Collected data:
==========

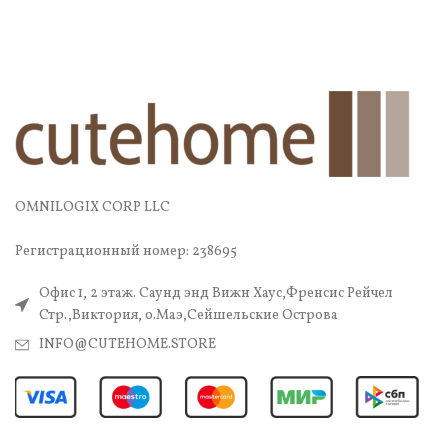
OMNILOGIX CORP LLC
Регистрационный номер: 238695
Офис 1, 2 этаж. Саунд энд Вижн Хаус,Френсис Рейчел
Стр.,Виктория, о.Маэ,Сейшельские Острова
INFO@CUTEHOME.STORE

==========

→ Goal of the exercise
Render every line of text in the records above as a Markdown table with the columns "No." and "Line," numbering the rows and skipping blank lines. Leave the pictures out of your answer.

→ Task answer
| No. | Line |
|---|---|
| 1 | OMNILOGIX CORP LLC |
| 2 | Регистрационный номер: 238695 |
| 3 | Офис 1, 2 этаж. Саунд энд Вижн Хаус,Френсис Рейчел |
| 4 | Стр.,Виктория, о.Маэ,Сейшельские Острова |
| 5 | INFO@CUTEHOME.STORE |